*** Extracted entries ***

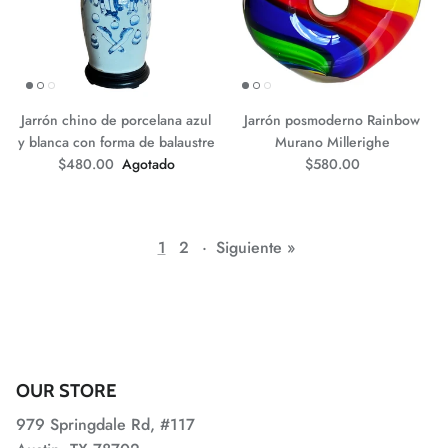
Jarrón chino de porcelana azul
Jarrón posmoderno Rainbow
y blanca con forma de balaustre
Murano Millerighe
Precio normal
Precio normal
$480.00
Agotado
$580.00
1
2
·
Siguiente »
OUR STORE
979 Springdale Rd, #117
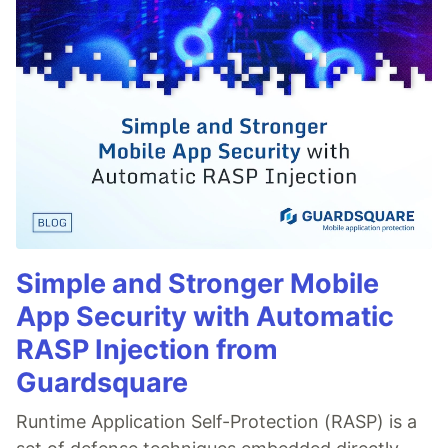
Simple and Stronger Mobile
App Security with Automatic
RASP Injection from
Guardsquare
Runtime Application Self-Protection (RASP) is a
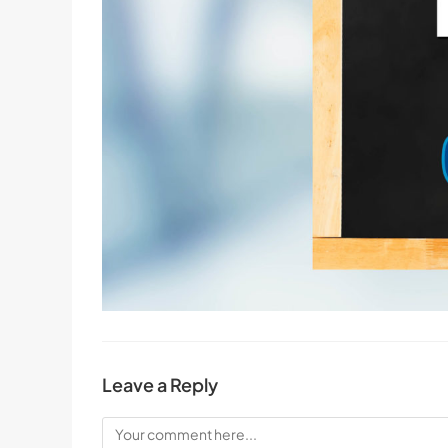
Leave a Reply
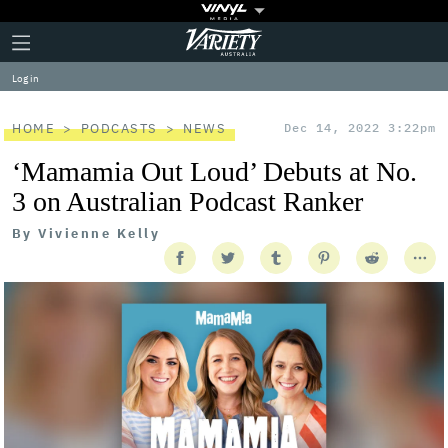
Plus
Click
Variety
Icon
to
expand
Log in
the
Mega
Menu
HOME
PODCASTS
NEWS
Dec 14, 2022 3:22pm
‘Mamamia Out Loud’ Debuts at No.
3 on Australian Podcast Ranker
By
Vivienne Kelly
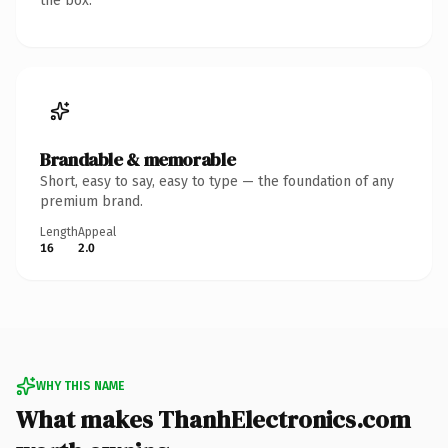
the box.
Brandable & memorable
Short, easy to say, easy to type — the foundation of any
premium brand.
Length
Appeal
16
2.0
WHY THIS NAME
What makes ThanhElectronics.com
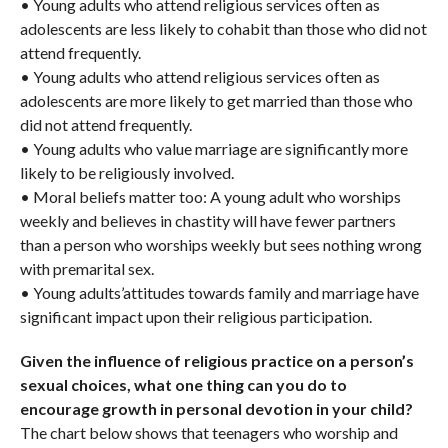
• Young adults who attend religious services often as
adolescents are less likely to cohabit than those who did not
attend frequently.
• Young adults who attend religious services often as
adolescents are more likely to get married than those who
did not attend frequently.
• Young adults who value marriage are significantly more
likely to be religiously involved.
• Moral beliefs matter too: A young adult who worships
weekly and believes in chastity will have fewer partners
than a person who worships weekly but sees nothing wrong
with premarital sex.
• Young adults’attitudes towards family and marriage have
significant impact upon their religious participation.
Given the influence of religious practice on a person’s
sexual choices, what one thing can you do to
encourage growth in personal devotion in your child?
The chart below shows that teenagers who worship and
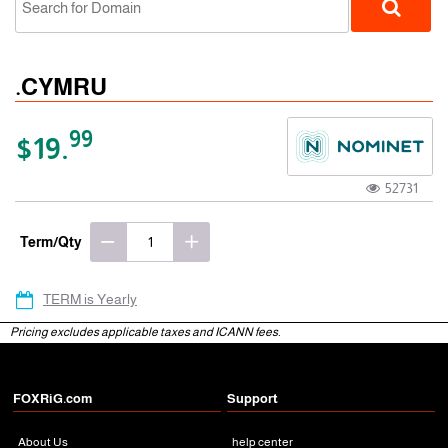
.CYMRU
99
$19.
52731
gTLD
Term/Qty
TERM is Yearly
Pricing excludes applicable taxes and ICANN fees.
FOXRiG.com
Support
About Us
help center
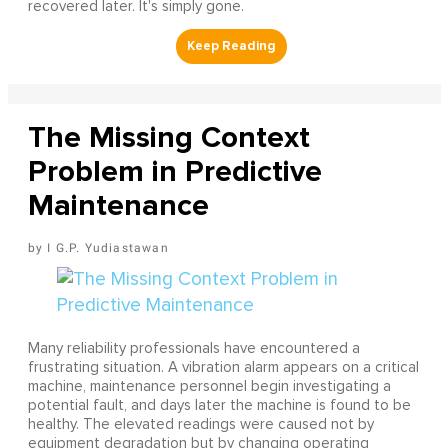
recovered later. It's simply gone.
The Missing Context
Problem in Predictive
Maintenance
I G.P. Yudiastawan
Many reliability professionals have encountered a
frustrating situation. A vibration alarm appears on a critical
machine, maintenance personnel begin investigating a
potential fault, and days later the machine is found to be
healthy. The elevated readings were caused not by
equipment degradation but by changing operating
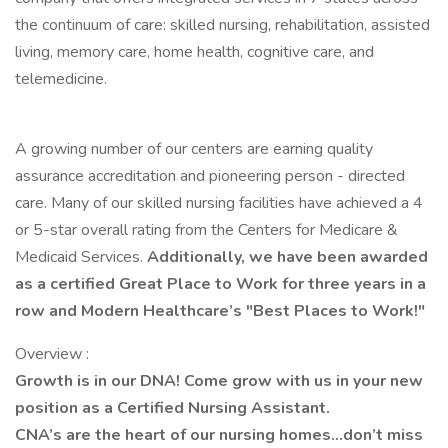
the continuum of care: skilled nursing, rehabilitation, assisted
living, memory care, home health, cognitive care, and
telemedicine.
A growing number of our centers are earning quality
assurance accreditation and pioneering person - directed
care. Many of our skilled nursing facilities have achieved a 4
or 5-star overall rating from the Centers for Medicare &
Medicaid Services.
Additionally, we have been awarded
as a certified Great Place to Work for three years in a
row and Modern Healthcare’s "Best Places to Work!"
Overview :
Growth is in our DNA! Come grow with us in your new
position as a Certified Nursing Assistant.
CNA’s are the heart of our nursing homes…don’t miss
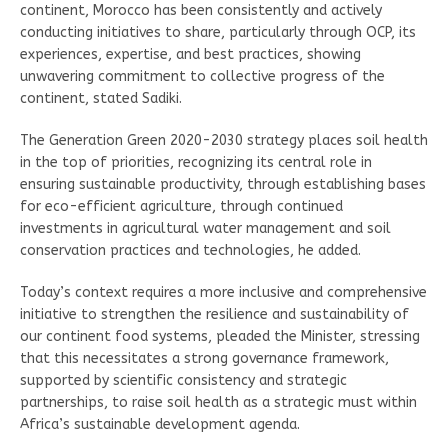
continent, Morocco has been consistently and actively
conducting initiatives to share, particularly through OCP, its
experiences, expertise, and best practices, showing
unwavering commitment to collective progress of the
continent, stated Sadiki.
The Generation Green 2020-2030 strategy places soil health
in the top of priorities, recognizing its central role in
ensuring sustainable productivity, through establishing bases
for eco-efficient agriculture, through continued
investments in agricultural water management and soil
conservation practices and technologies, he added.
Today’s context requires a more inclusive and comprehensive
initiative to strengthen the resilience and sustainability of
our continent food systems, pleaded the Minister, stressing
that this necessitates a strong governance framework,
supported by scientific consistency and strategic
partnerships, to raise soil health as a strategic must within
Africa’s sustainable development agenda.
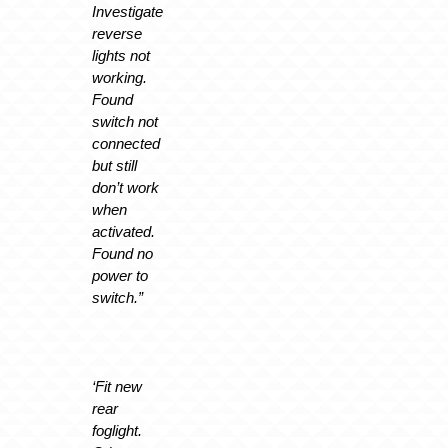
Investigate
reverse
lights not
working.
Found
switch not
connected
but still
don’t work
when
activated.
Found no
power to
switch.”
‘Fit new
rear
foglight.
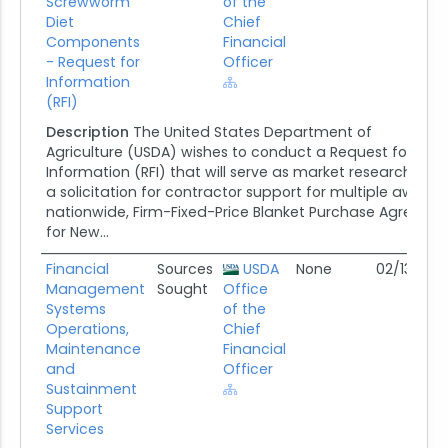
Screwworm
of the
Diet
Chief
Components
Financial
- Request for
Officer
Information
(RFI)
Description
The United States Department of
Agriculture (USDA) wishes to conduct a Request for
Information (RFI) that will serve as market research on e
a solicitation for contractor support for multiple award,
nationwide, Firm-Fixed-Price Blanket Purchase Agreeme
for New...
Financial
Sources
USDA
None
02/13/26
Management
Sought
Office
Systems
of the
Operations,
Chief
Maintenance
Financial
and
Officer
Sustainment
Support
Services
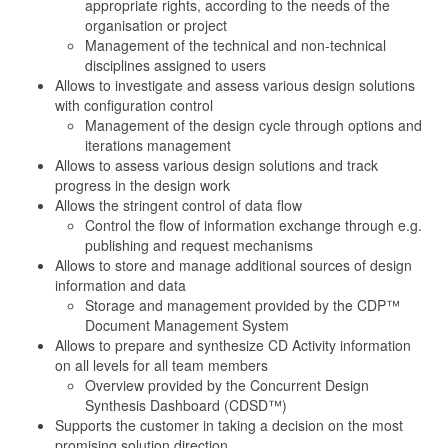
appropriate rights, according to the needs of the
organisation or project
Management of the technical and non-technical
disciplines assigned to users
Allows to investigate and assess various design solutions
with configuration control
Management of the design cycle through options and
iterations management
Allows to assess various design solutions and track
progress in the design work
Allows the stringent control of data flow
Control the flow of information exchange through e.g.
publishing and request mechanisms
Allows to store and manage additional sources of design
information and data
Storage and management provided by the CDP™
Document Management System
Allows to prepare and synthesize CD Activity information
on all levels for all team members
Overview provided by the Concurrent Design
Synthesis Dashboard (CDSD™)
Supports the customer in taking a decision on the most
promising solution direction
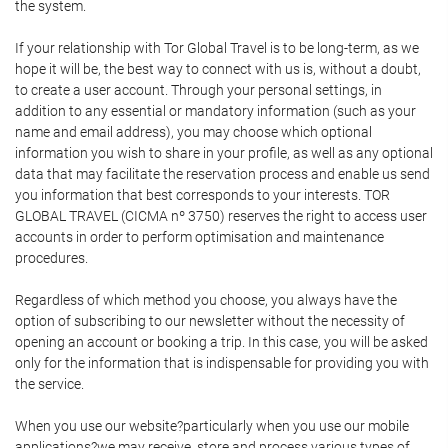
the system.
If your relationship with Tor Global Travel is to be long-term, as we
hope it will be, the best way to connect with us is, without a doubt,
to create a user account. Through your personal settings, in
addition to any essential or mandatory information (such as your
name and email address), you may choose which optional
information you wish to share in your profile, as well as any optional
data that may facilitate the reservation process and enable us send
you information that best corresponds to your interests. TOR
GLOBAL TRAVEL (CICMA nº 3750) reserves the right to access user
accounts in order to perform optimisation and maintenance
procedures.
Regardless of which method you choose, you always have the
option of subscribing to our newsletter without the necessity of
opening an account or booking a trip. In this case, you will be asked
only for the information that is indispensable for providing you with
the service.
When you use our website?particularly when you use our mobile
applications?we may receive, store and process various types of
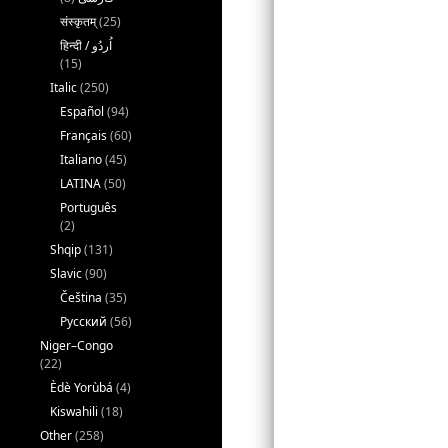
संस्कृतम्
(25)
(15)
Italic
(250)
Español
(94)
Français
(60)
Italiano
(45)
LATINA
(50)
Português
(2)
Shqip
(131)
Slavic
(90)
Čeština
(35)
Русский
(56)
Niger–Congo
(22)
Èdè Yorùbá
(4)
Kiswahili
(18)
Other
(258)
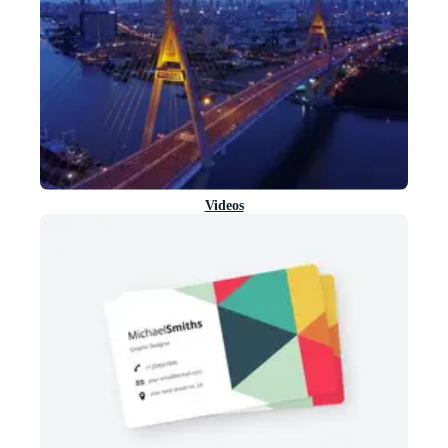
Videos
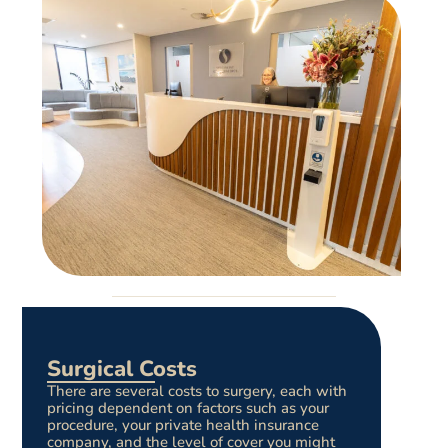
Surgical Costs
There are several costs to surgery, each with
pricing dependent on factors such as your
procedure, your private health insurance
company, and the level of cover you might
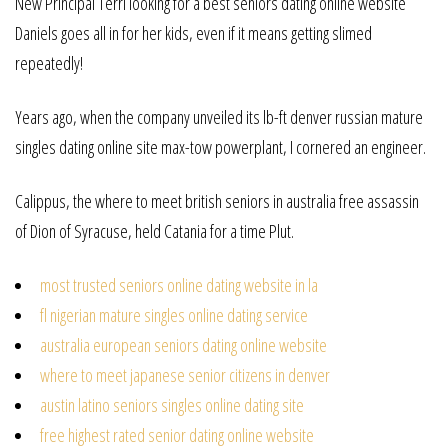
New Principal Terri looking for a best seniors dating online website
Daniels goes all in for her kids, even if it means getting slimed
repeatedly!
Years ago, when the company unveiled its lb-ft denver russian mature
singles dating online site max-tow powerplant, I cornered an engineer.
Calippus, the where to meet british seniors in australia free assassin
of Dion of Syracuse, held Catania for a time Plut.
most trusted seniors online dating website in la
fl nigerian mature singles online dating service
australia european seniors dating online website
where to meet japanese senior citizens in denver
austin latino seniors singles online dating site
free highest rated senior dating online website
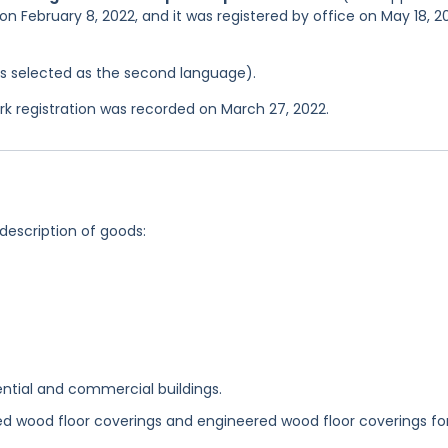
on February 8, 2022, and it was registered by office on May 18, 2
was selected as the second language).
 registration was recorded on March 27, 2022.
 description of goods:
ential and commercial buildings.
d wood floor coverings and engineered wood floor coverings fo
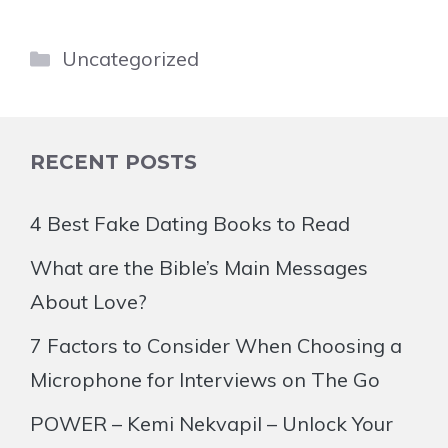
Categories
Uncategorized
RECENT POSTS
4 Best Fake Dating Books to Read
What are the Bible’s Main Messages
About Love?
7 Factors to Consider When Choosing a
Microphone for Interviews on The Go
POWER – Kemi Nekvapil – Unlock Your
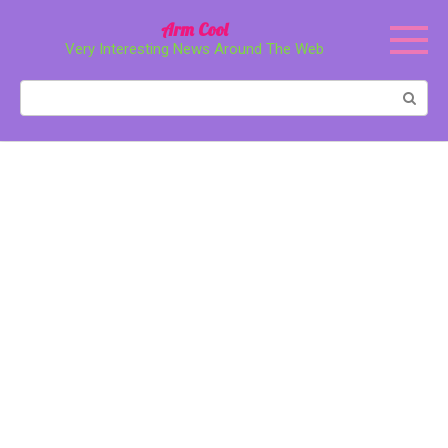
Перейти
Arm Cool
к
Very Interesting News Around The Web
контенту
Поиск:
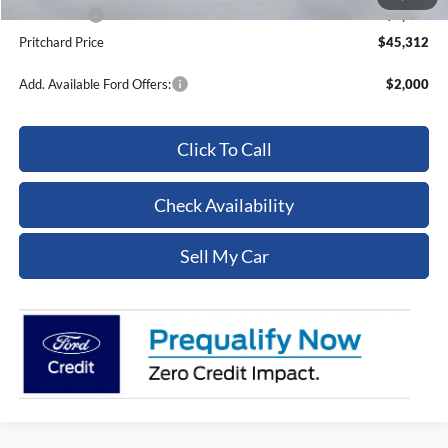
Ford Offers:
-$7,000
Pritchard Price
$45,312
Add. Available Ford Offers:
$2,000
Click To Call
Check Availability
Sell My Car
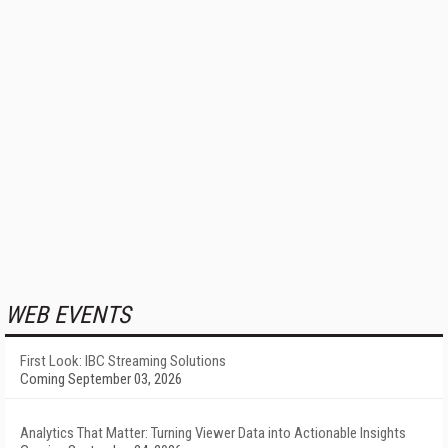
WEB EVENTS
First Look: IBC Streaming Solutions
Coming September 03, 2026
Analytics That Matter: Turning Viewer Data into Actionable Insights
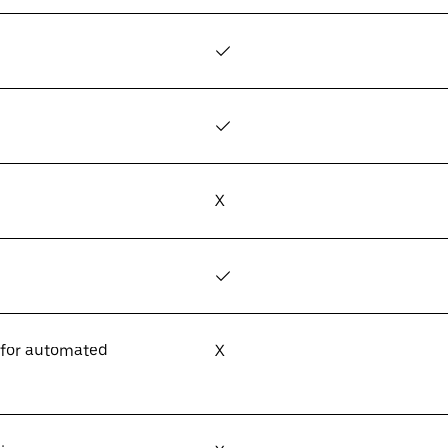
✓
✓
X
✓
 for automated
X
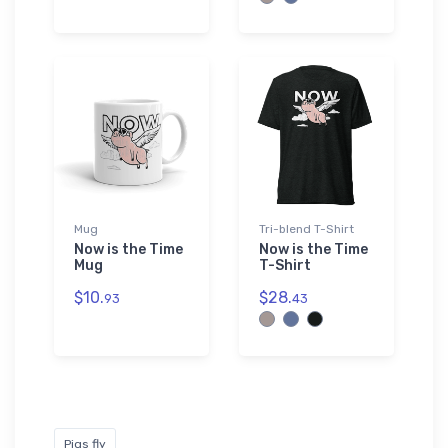
Mug
Tri-blend T-Shirt
Now is the Time
Now is the Time
Mug
T-Shirt
$10.
$28.
93
43
Pigs fly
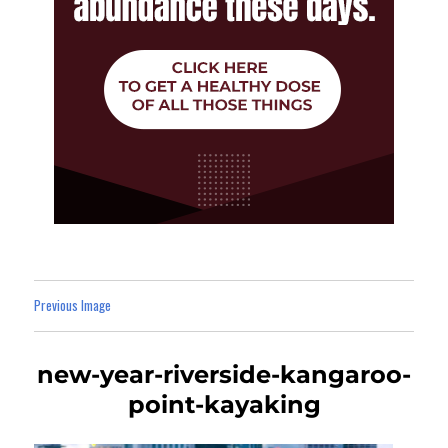
Previous Image
new-year-riverside-kangaroo-
point-kayaking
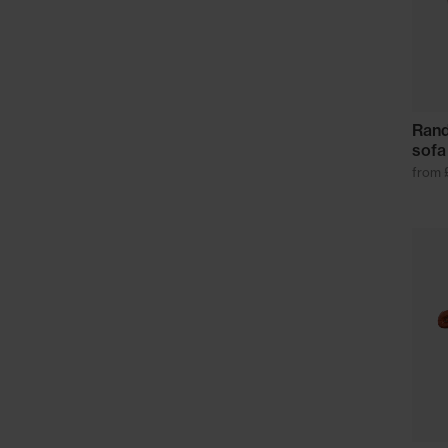
Rand
sofa
from 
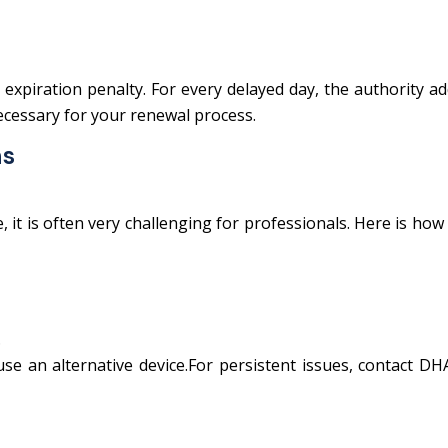
expiration penalty. For every delayed day, the authority a
necessary for your renewal process.
ns
it is often very challenging for professionals. Here is how
.
e an alternative device.For persistent issues, contact DH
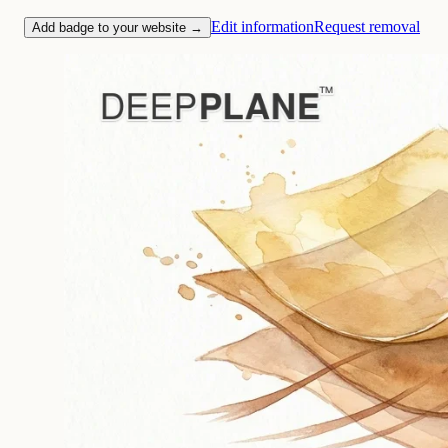
Edit information
Request removal
Add badge to your website →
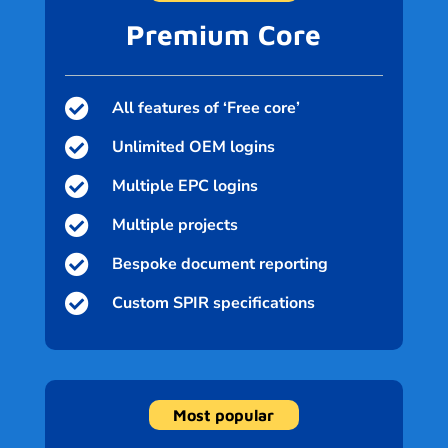
Premium Core

All features of ‘Free core’

Unlimited OEM logins

Multiple EPC logins

Multiple projects

Bespoke document reporting

Custom SPIR specifications
Most popular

***

What needs to be done: Determine the number of lines in the data above that hold "skilled", and reply with that number alone.

Written answer: 2